▶ **TASK**
Print every line of text in the material below word for word. Leave the pictures out of your answer.

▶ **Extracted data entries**
===
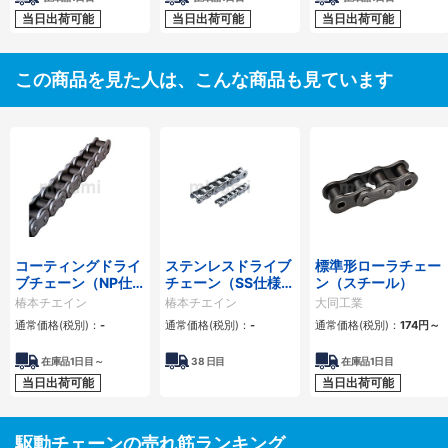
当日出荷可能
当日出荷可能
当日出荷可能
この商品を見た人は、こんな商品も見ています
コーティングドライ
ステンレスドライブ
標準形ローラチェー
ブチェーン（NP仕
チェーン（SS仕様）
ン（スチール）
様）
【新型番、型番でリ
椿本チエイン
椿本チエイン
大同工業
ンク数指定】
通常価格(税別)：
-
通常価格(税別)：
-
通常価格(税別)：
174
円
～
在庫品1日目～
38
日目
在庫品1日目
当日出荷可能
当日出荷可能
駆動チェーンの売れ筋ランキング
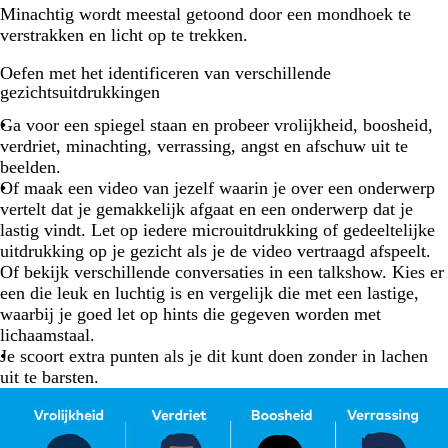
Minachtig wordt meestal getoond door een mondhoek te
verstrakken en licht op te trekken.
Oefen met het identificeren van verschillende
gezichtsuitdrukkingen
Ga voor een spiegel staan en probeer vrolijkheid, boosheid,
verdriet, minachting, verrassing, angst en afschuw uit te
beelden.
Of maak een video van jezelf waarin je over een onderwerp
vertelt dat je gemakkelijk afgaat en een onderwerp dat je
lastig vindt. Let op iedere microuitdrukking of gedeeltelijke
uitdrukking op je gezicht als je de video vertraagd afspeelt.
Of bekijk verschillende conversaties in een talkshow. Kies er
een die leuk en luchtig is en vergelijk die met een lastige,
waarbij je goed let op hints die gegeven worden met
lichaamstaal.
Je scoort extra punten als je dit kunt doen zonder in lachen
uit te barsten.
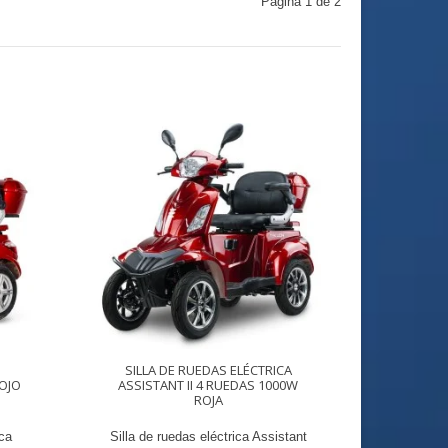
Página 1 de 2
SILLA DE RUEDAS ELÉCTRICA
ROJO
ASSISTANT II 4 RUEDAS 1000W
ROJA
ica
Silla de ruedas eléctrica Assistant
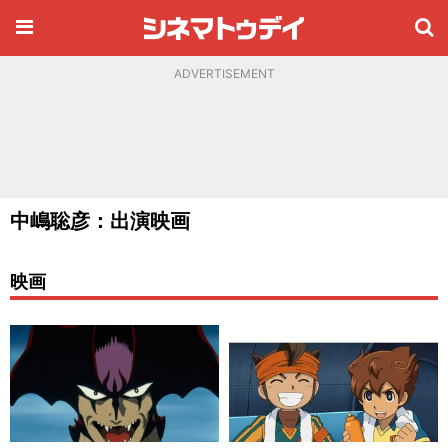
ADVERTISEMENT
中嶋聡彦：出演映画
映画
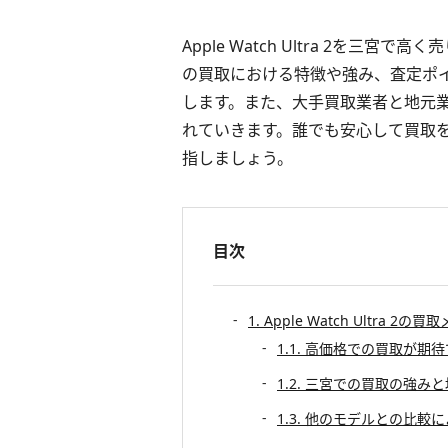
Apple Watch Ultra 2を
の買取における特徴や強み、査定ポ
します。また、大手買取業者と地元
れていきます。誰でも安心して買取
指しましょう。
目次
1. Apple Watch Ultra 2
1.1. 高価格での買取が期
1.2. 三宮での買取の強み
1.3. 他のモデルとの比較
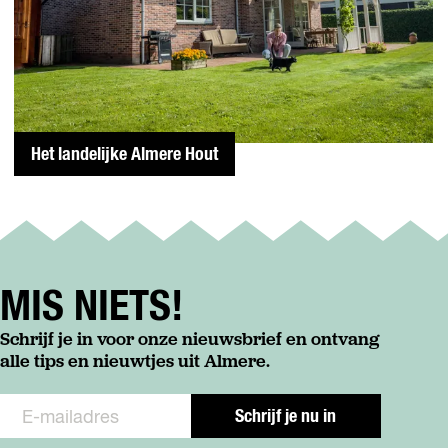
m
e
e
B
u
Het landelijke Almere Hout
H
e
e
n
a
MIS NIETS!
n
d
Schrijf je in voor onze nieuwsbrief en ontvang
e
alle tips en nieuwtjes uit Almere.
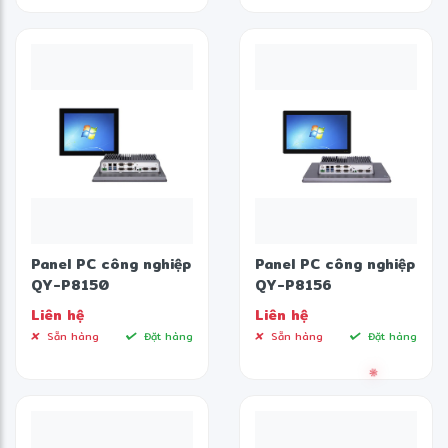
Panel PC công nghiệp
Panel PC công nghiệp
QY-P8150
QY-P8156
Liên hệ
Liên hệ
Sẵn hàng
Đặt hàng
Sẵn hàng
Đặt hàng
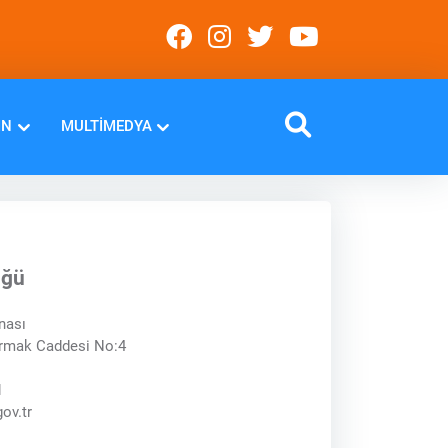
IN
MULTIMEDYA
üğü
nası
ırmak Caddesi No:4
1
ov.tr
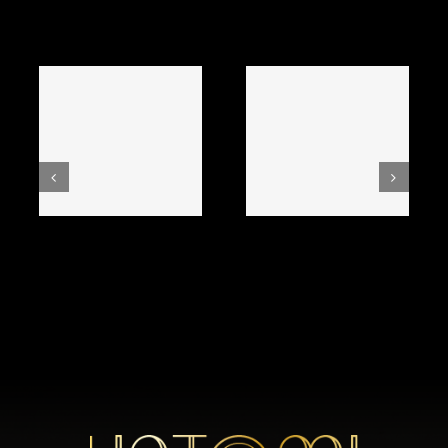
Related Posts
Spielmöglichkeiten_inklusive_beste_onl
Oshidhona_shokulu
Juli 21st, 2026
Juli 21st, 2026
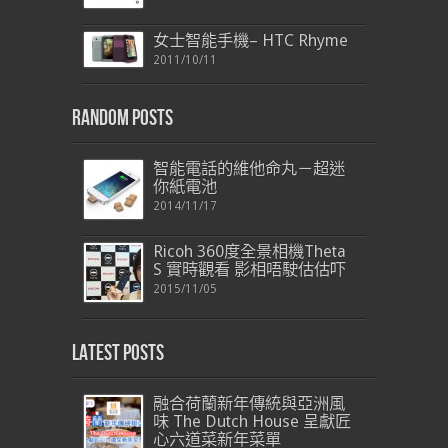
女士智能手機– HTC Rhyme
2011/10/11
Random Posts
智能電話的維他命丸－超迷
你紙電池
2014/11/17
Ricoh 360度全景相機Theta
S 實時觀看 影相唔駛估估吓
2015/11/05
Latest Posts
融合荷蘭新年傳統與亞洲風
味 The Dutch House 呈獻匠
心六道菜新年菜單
===
▶ **TASK RESPONSE**
当日出荷可能
当日出荷可能
当日出荷可能
この商品を見た人は、こんな商品も見ています
コーティングドライ
ステンレスドライブ
標準形ローラチェー
ブチェーン（NP仕
チェーン（SS仕様）
ン（スチール）
様）
【新型番、型番でリ
椿本チエイン
椿本チエイン
大同工業
ンク数指定】
通常価格(税別)：
-
通常価格(税別)：
-
通常価格(税別)：
174
円
～
在庫品1日目～
38
日目
在庫品1日目
当日出荷可能
当日出荷可能
駆動チェーンの売れ筋ランキング
Minachtig wordt meestal getoond door een mondhoek te
verstrakken en licht op te trekken.
Oefen met het identificeren van verschillende
gezichtsuitdrukkingen
Ga voor een spiegel staan en probeer vrolijkheid, boosheid,
verdriet, minachting, verrassing, angst en afschuw uit te
beelden.
Of maak een video van jezelf waarin je over een onderwerp
vertelt dat je gemakkelijk afgaat en een onderwerp dat je
lastig vindt. Let op iedere microuitdrukking of gedeeltelijke
uitdrukking op je gezicht als je de video vertraagd afspeelt.
Of bekijk verschillende conversaties in een talkshow. Kies er
een die leuk en luchtig is en vergelijk die met een lastige,
waarbij je goed let op hints die gegeven worden met
lichaamstaal.
Je scoort extra punten als je dit kunt doen zonder in lachen
uit te barsten.
Página 1 de 2
SILLA DE RUEDAS ELÉCTRICA
ROJO
ASSISTANT II 4 RUEDAS 1000W
ROJA
ica
Silla de ruedas eléctrica Assistant
ADVERTISEMENT
中嶋聡彦：出演映画
映画
Apple Watch Ultra 2を
の買取における特徴や強み、査定ポ
します。また、大手買取業者と地元
れていきます。誰でも安心して買取
指しましょう。
目次
1. Apple Watch Ultra 2
1.1. 高価格での買取が期
1.2. 三宮での買取の強み
1.3. 他のモデルとの比較
m
e
e
B
u
Het landelijke Almere Hout
H
e
e
n
a
MIS NIETS!
n
d
Schrijf je in voor onze nieuwsbrief en ontvang
e
alle tips en nieuwtjes uit Almere.
Panel PC công nghiệp
Panel PC công nghiệp
QY-P8150
QY-P8156
Liên hệ
Liên hệ
Sẵn hàng
Đặt hàng
Sẵn hàng
Đặt hàng
IN
MULTIMEDYA
üğü
nası
ırmak Caddesi No:4
1
ov.tr
Related Posts
Spielmöglichkeiten_inklusive_beste_onl
Oshidhona_shokulu
Juli 21st, 2026
Juli 21st, 2026
女士智能手機– HTC Rhyme
2011/10/11
Random Posts
智能電話的維他命丸－超迷
你紙電池
2014/11/17
Ricoh 360度全景相機Theta
S 實時觀看 影相唔駛估估吓
2015/11/05
Latest Posts
融合荷蘭新年傳統與亞洲風
味 The Dutch House 呈獻匠
心六道菜新年菜單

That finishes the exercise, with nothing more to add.